Riyadh Air is for passengers

Riyadh Air is positioned as a new premium carrier designed to turn Riyadh into an international hub. Same playbook as Emirates in Dubai, Qatar Airways in Doha, and Etihad in Abu Dhabi.

Its early network planning included London Heathrow, Paris Charles de Gaulle, Madrid, Manchester, Dubai, Bangkok, Kuala Lumpur, Jakarta, Manila, Mumbai, Jeddah and Cairo. Its launch destinations are fewer than the aspirational list but include London and the United Arab Emirates. You can read the post on the launch destinations.

Separate slot filings for northern summer 2026 point to a wider 15-destination launch network, though filings are not the same as bookable flights. The main constraint will be aircraft delivery.

The ambition is not subtle. Riyadh Air says it wants more than 100 destinations by 2030. Australia would be a logical long-haul prize.

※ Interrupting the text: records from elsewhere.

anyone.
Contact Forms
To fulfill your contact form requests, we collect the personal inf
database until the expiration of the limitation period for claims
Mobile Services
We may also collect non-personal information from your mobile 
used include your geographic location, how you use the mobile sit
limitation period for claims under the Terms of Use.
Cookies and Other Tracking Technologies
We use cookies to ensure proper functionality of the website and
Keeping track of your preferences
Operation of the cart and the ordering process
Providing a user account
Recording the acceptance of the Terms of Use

Tails of Riyadh Air Boeing 787-9 Dreamline aircraft [Riyadh Air]

Sydney or Melbourne would make the most sense

If Riyadh Air comes to Australia, Sydney and Melbourne are the obvious first candidates.

Both already support substantial Gulf airline capacity. Emirates, Qatar Airways and Etihad have proved Australians will use Middle Eastern hubs (unless there is a war on) for one-stop journeys to Europe, the Middle East and Africa.

Riyadh Air wants Riyadh, Saudi Arabia to join that list.

Its Boeing 787-9s have the range to reach Australia, or even Auckland, New Zealand. It’s likely that the airline will first build through Asian gateways such as Singapore before attempting direct flights to Australia.

That would be sensible. Singapore gives Riyadh Air a premium market, a familiar transit point and potential feed towards Australia and New Zealand.

A direct Riyadh–Sydney or Riyadh–Melbourne service would be more ambitious, needing aircraft range, premium demand, freight, onward connections and enough Saudi-bound traffic to make the numbers work.

Another one-stop route to Europe

For Australian travellers, more competition on the kangaroo route means better frequencies and lower prices.

Riyadh has already struck a strategic partnership with Delta Air Lines in the United States and is talking up premium cabins, high-speed Wi-Fi and a digitally led passenger experience.

There are caveats, however. Saudi Arabia is a different transit proposition from Dubai, Doha or Singapore. Riyadh Air is a dry airline, which will matter to some travellers. Saudi Arabia is pushing its tourism goals, but the country still carries conservative cultural, political and social considerations that travellers will have to weigh up.

Still, Australians once needed convincing about Doha. Now, despite some outrageous offensiveness to women, Qatar Airways is a default option for many Europe-bound travellers.

a city skyline with many tall buildings
Riyadh, Saudi Arabia at dusk [AdobeStock]

2PAXfly Takeout

The Saudi aviation agreement is not an announcement of Riyadh Air’s launch. Nobody should start hunting for Sydney–Riyadh reward seats just yet.

But it does put Saudi Arabia more firmly on Australia’s aviation map. Not tomorrow, but maybe before the end of the decade.

Another one-stop route to Europe would be useful, especially if it pressures fares and premium cabin pricing. Whether Australians warm to Riyadh as a transit hub will depend on schedules, price, loyalty partnerships, onboard service and comfort with Saudi Arabia as a stopover.